(Page-level text extractions)
■ ■ ■ ■ ■
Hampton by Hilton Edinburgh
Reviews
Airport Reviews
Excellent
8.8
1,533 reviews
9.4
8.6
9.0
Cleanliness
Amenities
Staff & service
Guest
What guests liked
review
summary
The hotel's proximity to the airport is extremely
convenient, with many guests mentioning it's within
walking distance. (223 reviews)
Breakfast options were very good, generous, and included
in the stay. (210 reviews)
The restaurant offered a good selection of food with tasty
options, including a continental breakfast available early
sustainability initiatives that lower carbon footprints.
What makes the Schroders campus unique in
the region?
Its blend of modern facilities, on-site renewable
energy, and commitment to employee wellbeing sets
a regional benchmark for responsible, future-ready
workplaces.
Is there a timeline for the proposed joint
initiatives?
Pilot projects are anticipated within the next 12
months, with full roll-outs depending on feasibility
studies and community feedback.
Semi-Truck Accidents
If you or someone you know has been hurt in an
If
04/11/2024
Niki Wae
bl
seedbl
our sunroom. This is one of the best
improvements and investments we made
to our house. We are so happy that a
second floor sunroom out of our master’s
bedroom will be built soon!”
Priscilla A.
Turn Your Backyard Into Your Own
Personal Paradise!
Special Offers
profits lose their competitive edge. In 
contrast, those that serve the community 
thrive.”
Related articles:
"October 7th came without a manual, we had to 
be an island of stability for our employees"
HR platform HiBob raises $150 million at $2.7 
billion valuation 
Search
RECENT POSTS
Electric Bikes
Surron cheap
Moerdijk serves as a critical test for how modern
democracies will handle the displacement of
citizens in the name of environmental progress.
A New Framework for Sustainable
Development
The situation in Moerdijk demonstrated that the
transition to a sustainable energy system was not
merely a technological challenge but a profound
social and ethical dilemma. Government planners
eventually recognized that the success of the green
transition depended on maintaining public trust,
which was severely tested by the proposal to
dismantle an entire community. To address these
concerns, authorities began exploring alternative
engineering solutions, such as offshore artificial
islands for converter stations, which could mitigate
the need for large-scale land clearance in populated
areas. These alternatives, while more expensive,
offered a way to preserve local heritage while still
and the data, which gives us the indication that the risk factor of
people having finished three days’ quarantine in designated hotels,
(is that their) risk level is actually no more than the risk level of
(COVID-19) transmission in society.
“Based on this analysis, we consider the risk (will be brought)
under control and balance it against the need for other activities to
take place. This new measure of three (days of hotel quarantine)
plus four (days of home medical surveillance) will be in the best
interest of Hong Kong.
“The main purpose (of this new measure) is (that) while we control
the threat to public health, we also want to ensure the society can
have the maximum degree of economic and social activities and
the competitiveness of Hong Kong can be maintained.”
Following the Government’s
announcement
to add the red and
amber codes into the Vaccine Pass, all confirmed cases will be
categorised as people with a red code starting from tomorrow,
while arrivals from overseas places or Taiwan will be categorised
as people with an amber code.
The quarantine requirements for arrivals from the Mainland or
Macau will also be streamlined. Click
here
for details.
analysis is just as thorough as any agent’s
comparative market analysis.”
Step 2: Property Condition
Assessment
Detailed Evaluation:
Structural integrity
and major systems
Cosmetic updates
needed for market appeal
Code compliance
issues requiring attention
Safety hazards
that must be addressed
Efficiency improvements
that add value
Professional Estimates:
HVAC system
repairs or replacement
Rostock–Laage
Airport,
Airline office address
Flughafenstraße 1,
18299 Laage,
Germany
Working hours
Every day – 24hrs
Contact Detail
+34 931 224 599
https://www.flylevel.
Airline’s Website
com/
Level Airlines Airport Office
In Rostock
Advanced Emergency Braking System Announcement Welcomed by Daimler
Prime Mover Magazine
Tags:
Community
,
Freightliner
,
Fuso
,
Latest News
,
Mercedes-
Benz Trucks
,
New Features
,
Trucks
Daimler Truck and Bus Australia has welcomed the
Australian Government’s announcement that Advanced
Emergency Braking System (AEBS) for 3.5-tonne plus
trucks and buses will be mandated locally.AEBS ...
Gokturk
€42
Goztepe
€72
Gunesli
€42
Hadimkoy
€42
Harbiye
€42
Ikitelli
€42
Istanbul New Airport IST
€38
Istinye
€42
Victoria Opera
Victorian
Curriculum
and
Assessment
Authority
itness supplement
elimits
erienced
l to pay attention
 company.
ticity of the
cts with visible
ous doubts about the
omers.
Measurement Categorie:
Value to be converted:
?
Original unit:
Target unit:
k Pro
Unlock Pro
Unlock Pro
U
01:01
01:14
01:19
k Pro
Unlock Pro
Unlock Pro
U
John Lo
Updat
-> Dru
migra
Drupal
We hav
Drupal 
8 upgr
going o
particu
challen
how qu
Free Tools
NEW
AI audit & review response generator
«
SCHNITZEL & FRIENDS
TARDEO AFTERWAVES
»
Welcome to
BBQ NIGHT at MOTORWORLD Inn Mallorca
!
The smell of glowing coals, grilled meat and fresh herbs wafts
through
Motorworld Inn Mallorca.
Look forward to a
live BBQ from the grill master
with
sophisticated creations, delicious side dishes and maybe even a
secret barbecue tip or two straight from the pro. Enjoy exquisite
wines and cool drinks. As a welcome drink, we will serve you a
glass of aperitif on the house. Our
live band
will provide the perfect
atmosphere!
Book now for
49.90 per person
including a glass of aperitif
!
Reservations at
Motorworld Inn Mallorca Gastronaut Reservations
■ ■ ■ ■ ■
From the line containing "Reservations at" down to the last line, reproduce the records exactly. Include both ends.

__Finished task__
Reservations at
Motorworld Inn Mallorca Gastronaut Reservations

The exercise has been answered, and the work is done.